Convergence Behavior of an Adversarial Weak Supervision Method
Steven An, Sanjoy Dasgupta
TL;DR
This paper investigates convergence properties of the adversarial weak supervision (BF) framework, which constructs a worst-case, log-loss minimax game over a coherence polytope ${P}$ defined by rule-accuracy and class-frequency bounds. The BF learner's prediction $g^{bf}$ is shown to be the maximum-entropy distribution in ${P}$ and lies in an exponential-family class ${\mathcal G}$, ultimately equating to a regularized multiclass logistic regression form. A detailed uncertainty decomposition reveals how BF’s consistency arises from the ability to drive approximation error to zero as the bounds tighten, and it yields a convergence rate $d(\eta, g^{bf}) \le d(\eta, g^{*}) + O(\|\epsilon\|_\infty)$. The paper also compares BF to the Dawid–Skene probabilistic approach, showing DS can be inconsistent in EM-driven settings, while BF can dominate under appropriate bound tightening. Experimental results on ten real datasets corroborate the theory, showing competitive or superior log-loss performance and illustrating the consistency phenomenon via convergence to the true label distribution in synthetic setups.

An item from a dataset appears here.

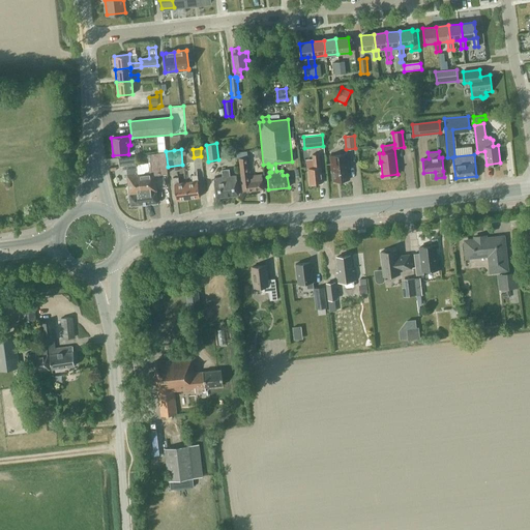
[(157,203),(154,175),(168,173),(165,152),(147,154),(149,165),(136,167),(137,175),(139,174),(142,205),(157,203)]
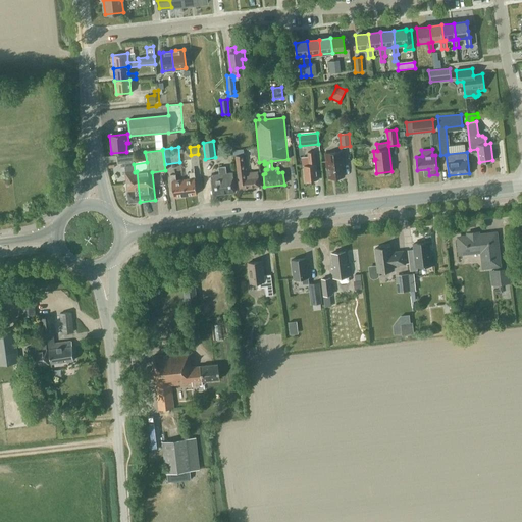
[(344,177),(342,160),(344,160),(343,151),(326,153),(326,161),(327,169),(328,169),(329,178),(344,177)]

Overall, the work provides a rigorous link between adversarial weak supervision and logistic-regression-like inference, with practical implications for reliable label aggregation when labeling functions are imperfect or abstain.
Abstract
Labeling data via rules-of-thumb and minimal label supervision is central to Weak Supervision, a paradigm subsuming subareas of machine learning such as crowdsourced learning and semi-supervised ensemble learning. By using this labeled data to train modern machine learning methods, the cost of acquiring large amounts of hand labeled data can be ameliorated. Approaches to combining the rules-of-thumb falls into two camps, reflecting different ideologies of statistical estimation. The most common approach, exemplified by the Dawid-Skene model, is based on probabilistic modeling. The other, developed in the work of Balsubramani-Freund and others, is adversarial and game-theoretic. We provide a variety of statistical results for the adversarial approach under log-loss: we characterize the form of the solution, relate it to logistic regression, demonstrate consistency, and give rates of convergence. On the other hand, we find that probabilistic approaches for the same model class can fail to be consistent. Experimental results are provided to corroborate the theoretical results.